City Schools Decatur has moved one step closer to reconfiguring the division of its elementary grades among its schools.

A steering committee of about 30 residents, city staffers and educators led by consultant Tracy Richter "strongly favored" a K-2/3-5 split, Superintendent David Dude said. "In fact that was the only (option) they wanted to present. But I was not comfortable taking only one choice to the board." Based on a community survey, he said, "I don't think K-2 was overwhelming with the community."

The school district has posted a second community survey at www.dejongrichter.com/csdecatur/ that will remain active two weeks. Partly based on these responses the steering committee will bring a final recommendation to the board May 9. The board may make a final decision that day or later, but Dude said he wants a resolution before the school year ends.
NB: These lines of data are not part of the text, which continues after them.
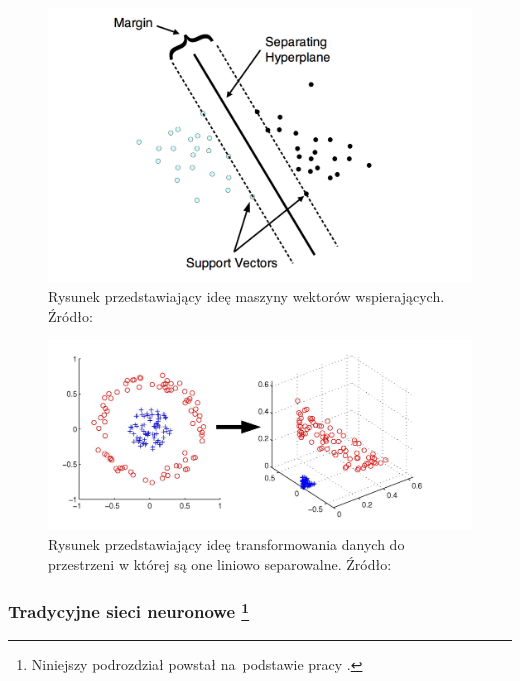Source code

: \begin{figure}[ht!]
\centering
\includegraphics[scale=0.8]{res/svm1.png}
\caption[Caption for LOF]{Rysunek przedstawiający ideę maszyny wektorów wspierających. Źródło:\cite{svm2} \label{svmIdea}}
\end{figure} 

\begin{figure}[ht!]
\centering
\includegraphics[scale=0.6]{res/svm2.png}
\caption[Caption for LOF]{Rysunek przedstawiający ideę transformowania danych do przestrzeni w której są one liniowo separowalne. Źródło:\cite{svmKernel} \label{svmKernel}}
\end{figure} 

\subsubsection[Tradycyjne sieci neuronowe]{Tradycyjne sieci neuronowe \footnote{Niniejszy podrozdział powstał na~podstawie pracy \cite{tadeusiewicz}. }}

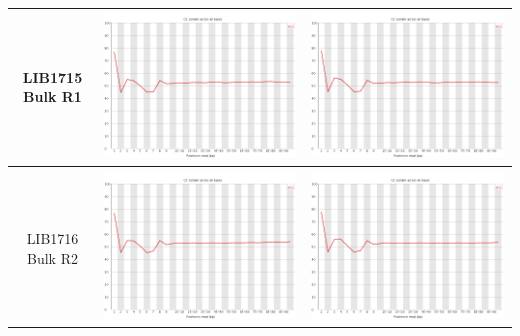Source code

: \begin{center}
\begin{tabular}{ccc}
\begin{sideways}LIB1715 Bulk R1\end{sideways} & \includegraphics[width=0.4 \textwidth]{Appendices/images/Sample_LIB1715_base_gc_R1.png} & \includegraphics[width=0.4 \textwidth]{Appendices/images/Sample_LIB1715_base_gc_R2.png} \\ \midrule  \\
\begin{sideways}LIB1716 Bulk R2\end{sideways} & \includegraphics[width=0.4 \textwidth]{Appendices/images/Sample_LIB1716_base_gc_R1.png} & \includegraphics[width=0.4 \textwidth]{Appendices/images/Sample_LIB1716_base_gc_R2.png} \\ \midrule 
\end{tabular}
\end{center}

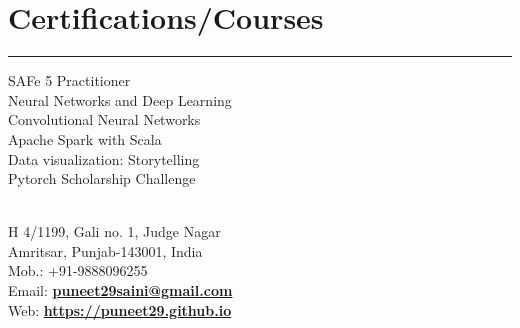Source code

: \documentclass[]{puneet-resume}
\begin{document}
\begin{minipage}[t]{0.33\textwidth}
\section{Certifications/Courses}
\noindent\rule{5cm}{0.4pt}

SAFe 5 Practitioner\\
Neural Networks and Deep Learning\\
Convolutional Neural Networks\\
Apache Spark with Scala\\
Data visualization: Storytelling\\
Pytorch Scholarship Challenge
\sectionsep
%
%

\end{minipage} 
\hfill
\begin{minipage}[t]{0.66\textwidth}
\hspace*{0pt}\hfill    \\
\hspace*{0pt}\hfill H 4/1199, Gali no. 1, Judge Nagar \\
\hspace*{0pt}\hfill Amritsar, Punjab-143001, India \\
\hspace*{0pt}\hfill Mob.: +91-9888096255 \\
\hspace*{0pt}\hfill Email: \textbf{\href{mailto:puneet29saini@gmail.com}{puneet29saini@gmail.com}} \\
\hspace*{0pt}\hfill Web: \textbf{\href{https://puneet29.github.io}{https://puneet29.github.io}}

\end{minipage}
\end{document}
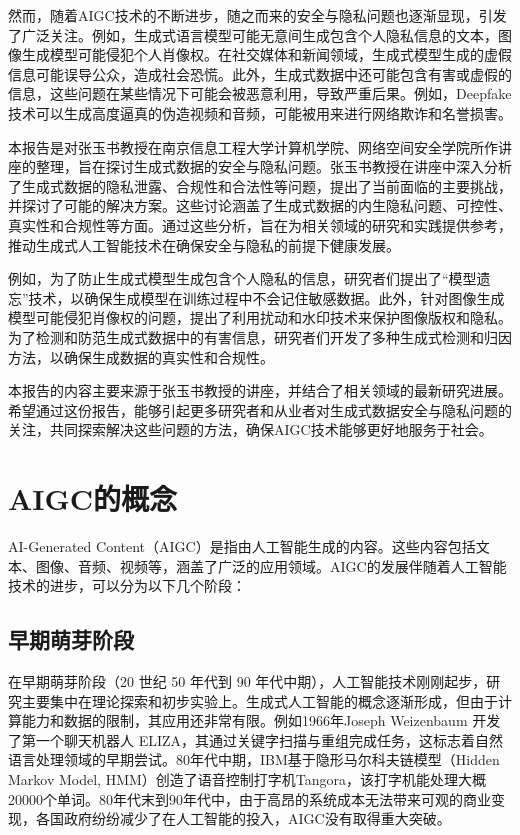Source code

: \documentclass[a4paper]{nuist}
\begin{document}
然而，随着AIGC技术的不断进步，随之而来的安全与隐私问题也逐渐显现，引发了广泛关注。例如，生成式语言模型可能无意间生成包含个人隐私信息的文本，图像生成模型可能侵犯个人肖像权。在社交媒体和新闻领域，生成式模型生成的虚假信息可能误导公众，造成社会恐慌。此外，生成式数据中还可能包含有害或虚假的信息，这些问题在某些情况下可能会被恶意利用，导致严重后果。例如，Deepfake 技术可以生成高度逼真的伪造视频和音频，可能被用来进行网络欺诈和名誉损害。

本报告是对张玉书教授在南京信息工程大学计算机学院、网络空间安全学院所作讲座的整理，旨在探讨生成式数据的安全与隐私问题。张玉书教授在讲座中深入分析了生成式数据的隐私泄露、合规性和合法性等问题，提出了当前面临的主要挑战，并探讨了可能的解决方案。这些讨论涵盖了生成式数据的内生隐私问题、可控性、真实性和合规性等方面。通过这些分析，旨在为相关领域的研究和实践提供参考，推动生成式人工智能技术在确保安全与隐私的前提下健康发展。

例如，为了防止生成式模型生成包含个人隐私的信息，研究者们提出了“模型遗忘”技术，以确保生成模型在训练过程中不会记住敏感数据。此外，针对图像生成模型可能侵犯肖像权的问题，提出了利用扰动和水印技术来保护图像版权和隐私。为了检测和防范生成式数据中的有害信息，研究者们开发了多种生成式检测和归因方法，以确保生成数据的真实性和合规性。

本报告的内容主要来源于张玉书教授的讲座，并结合了相关领域的最新研究进展。希望通过这份报告，能够引起更多研究者和从业者对生成式数据安全与隐私问题的关注，共同探索解决这些问题的方法，确保AIGC技术能够更好地服务于社会。

\section{AIGC的概念}

AI-Generated Content（AIGC）是指由人工智能生成的内容。这些内容包括文本、图像、音频、视频等，涵盖了广泛的应用领域。AIGC的发展伴随着人工智能技术的进步，可以分为以下几个阶段：

\subsection{早期萌芽阶段}

在早期萌芽阶段（20 世纪 50 年代到 90 年代中期），人工智能技术刚刚起步，研究主要集中在理论探索和初步实验上。生成式人工智能的概念逐渐形成，但由于计算能力和数据的限制，其应用还非常有限。例如1966年Joseph Weizenbaum 开发了第一个聊天机器人 ELIZA\cite{ELIZAWik55:online}，其通过关键字扫描与重组完成任务，这标志着自然语言处理领域的早期尝试。80年代中期，IBM基于隐形马尔科夫链模型（Hidden Markov Model, HMM）\cite{eddy1996hidden}创造了语音控制打字机Tangora\cite{AlbertTa6:online}，该打字机能处理大概20000个单词。80年代末到90年代中，由于高昂的系统成本无法带来可观的商业变现，各国政府纷纷减少了在人工智能的投入，AIGC没有取得重大突破。
\end{document}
The committee’s preferred scenario has five K-2 elementary schools: Clairemont, Glennwood, Oakhurst, Winnona Park and Westchester. The 3-5 schools will be at Fifth Avenue and the new building at Talley Street and South Columbia Drive. Meantime, the Early Childhood Learning Center remains at College Heights.

The second option keeps the K-3/4-5 alignment Decatur has used since 2004-05. This includes the five lower elementary schools, along with renovating College Heights into a K-3 and moving the ECLC elsewhere. The 4/5 Academies are Fifth Avenue and Talley Street.

Dude favors the K-2 setup. “I think it’s a more natural split,” he reiterated this week. “In my experience it’s the more popular model nationwide.” Dude said that outside of Oconee County, he wasn’t sure what districts in Georgia use the K-2 model.

Previous K-2/3-5 proposals had either Oakhurst or Glennwood repurposed into a 3-5 school, which proved overwhelmingly unpopular in the community survey the school district posted in March. That survey produced 1,200 responses and 250 pages of comments.

Moving the Early Childhood Learning Center into Columbia Ventures’ new E.co East development, which broke ground in December, had been discussed. Dude said that plan remains a possibility, but under the proposed K-2/3-5 split it won’t happen immediately.

Decatur schools’ K-12 enrollment reached an all-time high of 5,040 this year, and has nearly doubled since 2009-10.